Zina turns her head, her gaze meeting mine across the blood binding us. For all her fire, her eyes shine with something dangerously close to vulnerability. I squeeze her hand harder, blood running into hers, binding us in front of every witness.
Then I speak the words that cannot be unsaid: “This pact is beyond flesh. Beyond marriage. Beyond crowns. This is legacy.”
The vow hangs like smoke, choking the hall. Some kneel. Some curse. And deep down, I know—this vow crowned us both, but it also split the empire clean in two.
Private Fallout: Fractured Brotherhood
The doors slam shut behind us, and the mask I wore in that hall cracks down the middle. My veins are still singing with fire, but here, in the silence of my private quarters, it feels less like triumph and more like chains. The ritual chamber was for spectacle. This room is for rage.
I rip the crystal decanter from the sideboard and hurl it before I even think. It explodes against the far wall, shards raining down like shrapnel, amber liquor streaking the wallpaper in jagged lines that look too much like blood. Thesound is sharp, violent, satisfying—for half a second. Then it leaves only the echo of my fury.
“Fucking Santino.” My voice is a snarl, guttural, almost inhuman. “Walking out like a goddamn child while the family watched. As if he had the right to turn his back on me—on us.”
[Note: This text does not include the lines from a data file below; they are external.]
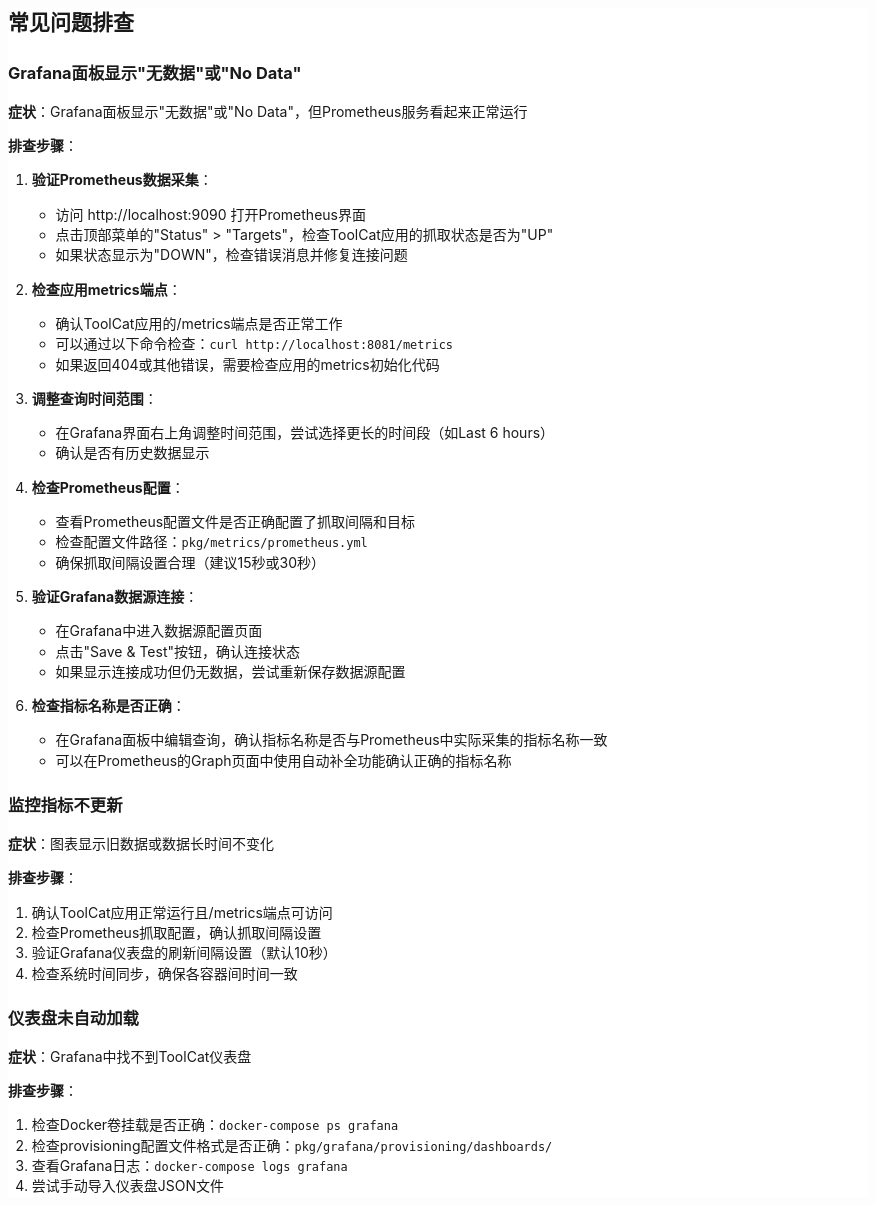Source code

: ## 常见问题排查

### Grafana面板显示"无数据"或"No Data"

**症状**：Grafana面板显示"无数据"或"No Data"，但Prometheus服务看起来正常运行

**排查步骤**：

1. **验证Prometheus数据采集**：
   - 访问 http://localhost:9090 打开Prometheus界面
   - 点击顶部菜单的"Status" > "Targets"，检查ToolCat应用的抓取状态是否为"UP"
   - 如果状态显示为"DOWN"，检查错误消息并修复连接问题

2. **检查应用metrics端点**：
   - 确认ToolCat应用的/metrics端点是否正常工作
   - 可以通过以下命令检查：`curl http://localhost:8081/metrics`
   - 如果返回404或其他错误，需要检查应用的metrics初始化代码

3. **调整查询时间范围**：
   - 在Grafana界面右上角调整时间范围，尝试选择更长的时间段（如Last 6 hours）
   - 确认是否有历史数据显示

4. **检查Prometheus配置**：
   - 查看Prometheus配置文件是否正确配置了抓取间隔和目标
   - 检查配置文件路径：`pkg/metrics/prometheus.yml`
   - 确保抓取间隔设置合理（建议15秒或30秒）

5. **验证Grafana数据源连接**：
   - 在Grafana中进入数据源配置页面
   - 点击"Save & Test"按钮，确认连接状态
   - 如果显示连接成功但仍无数据，尝试重新保存数据源配置

6. **检查指标名称是否正确**：
   - 在Grafana面板中编辑查询，确认指标名称是否与Prometheus中实际采集的指标名称一致
   - 可以在Prometheus的Graph页面中使用自动补全功能确认正确的指标名称

### 监控指标不更新

**症状**：图表显示旧数据或数据长时间不变化

**排查步骤**：

1. 确认ToolCat应用正常运行且/metrics端点可访问
2. 检查Prometheus抓取配置，确认抓取间隔设置
3. 验证Grafana仪表盘的刷新间隔设置（默认10秒）
4. 检查系统时间同步，确保各容器间时间一致

### 仪表盘未自动加载

**症状**：Grafana中找不到ToolCat仪表盘

**排查步骤**：

1. 检查Docker卷挂载是否正确：`docker-compose ps grafana`
2. 检查provisioning配置文件格式是否正确：`pkg/grafana/provisioning/dashboards/`
3. 查看Grafana日志：`docker-compose logs grafana`
4. 尝试手动导入仪表盘JSON文件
Zina doesn’t answer. She leans against the window frame, her black dress still shimmering faintly with the candlelight from the hall. Arms crossed, face unreadable. Her silence feels like judgment, but her eyes track me like a predator waiting to see if I’ll stumble.
I pace, a caged animal, blood still caked into the lines of my palm. Shards crunch beneath my boots, dragging across marble like broken teeth. Every breath burns.
“I should’ve put him on his knees right there,” I spit. “Dragged him back to the table, made him bleed for every disrespectful word. Instead he storms out, and half the fucking room is wondering if they should’ve followed.”
Her reply cuts soft, deliberate. “You didn’t lose the room.”
I whip my head toward her, fury flashing. “You think I don’t fucking know that? You think I didn’t see them hesitate? You think I don’t feel Giovanni’s ghost breathing down my neck every time one of those bastards weighs me against his memory?”
The words tear out raw before I can choke them back. My fists clench until fresh blood seeps from the half-healed cut, dripping slow and steady. Zina’s gaze flicks to it. She doesn’t move. She lets me bleed.
Finally, she asks the question that lands like a blade to the ribs. “Do you regret it?”
For a heartbeat, the answer claws at me. Regret is weakness. Weakness is death. But when I meet her stare, I know I can’t lie. Not to her.